The first operator run captures real numbers and commits them into this section. Pre-baseline this section reads "TBD — operator captures on first make loadtest run." The numbers below are the agreed minimum-acceptable thresholds, not the captured baseline; once captured, the baseline goes here as a separate row so future regressions have a diff target.

Scenario p50 p95 p99 Error rate
issuance_acceptance (threshold) < 2 s < 5 s < 1%
issuance_acceptance (baseline) TBD TBD TBD TBD
list_certificates (threshold) < 800 ms < 2 s < 1%
list_certificates (baseline) TBD TBD TBD TBD

Methodology pinned at baseline capture:

  • Hardware: TBD (operator's workstation specs at capture time).
  • Postgres: 16-alpine, default config.
  • certctl: image built from this repo at the commit referenced below.
  • Concurrency: 50 req/s sustained per scenario (100 req/s total).
  • Duration: 5 minutes per scenario, 5s stagger.
  • Auth: api-key (Bearer token, single key).
  • Encryption: CERTCTL_CONFIG_ENCRYPTION_KEY set (32+ bytes).

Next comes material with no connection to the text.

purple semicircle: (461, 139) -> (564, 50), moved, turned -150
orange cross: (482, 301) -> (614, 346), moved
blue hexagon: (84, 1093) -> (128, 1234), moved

To recapture the baseline after a tuning commit:

make loadtest
# Inspect deploy/test/loadtest/results/summary.txt for the new numbers.
# Update the table above + the methodology line, commit alongside the
# tuning commit.

Interpreting a regression

If a future PR's make loadtest run pushes p99 above the threshold, the make target exits non-zero and CI fails. The summary.txt prints which threshold breached. Triage:

  1. Look at the per-scenario http_req_duration p95 + p99 in summary.json. If only one scenario regressed, the change is localized to that endpoint's hot path.
  2. Look at the iteration_duration per scenario — if total iteration time grew but http_req_duration is flat, the latency is in k6 client setup (rare; suggests something changed in the script).
  3. Compare against the committed baseline. If p99 was 800 ms at baseline and is now 1.5 s but still under the 5 s threshold, the change is below the regression guard but still meaningful — flag in the PR description.

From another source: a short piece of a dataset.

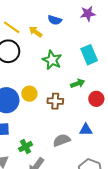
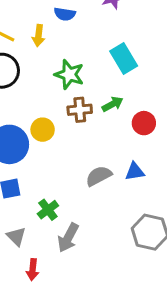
yellow arrow: (36, 32) -> (38, 36), turned -112
brown cross: (55, 101) -> (80, 110), moved
gray semicircle: (62, 140) -> (99, 176), moved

The harness deliberately does NOT auto-tune. Tuning is informed by the data; tuning commits land separately, each with their own captured baseline update.

CI cadence

Defined in .github/workflows/loadtest.yml:

  • workflow_dispatch — manual trigger from the Actions tab. Used before tagging a release or after a meaningful tuning commit.
  • Weekly cron — Mondays at 06:00 UTC. Catches gradual regressions from cumulative changes that no single PR triggered.

The workflow does not run per-push. Load tests are minutes long and would not provide useful per-PR signal; per-push pressure goes through make verify (which is fast) and the deploy-vendor-e2e job.

Files in this directory

deploy/test/loadtest/
├── README.md         (this file)
├── docker-compose.yml
├── k6.js             (the load script)
├── certs/            (gitignored — tls-init writes here)
└── results/          (gitignored — k6 writes summary.{json,txt} here)

Audit reference

cowork/issuer-coverage-audit-2026-05-01/RESULTS.md Top-10 fix #8.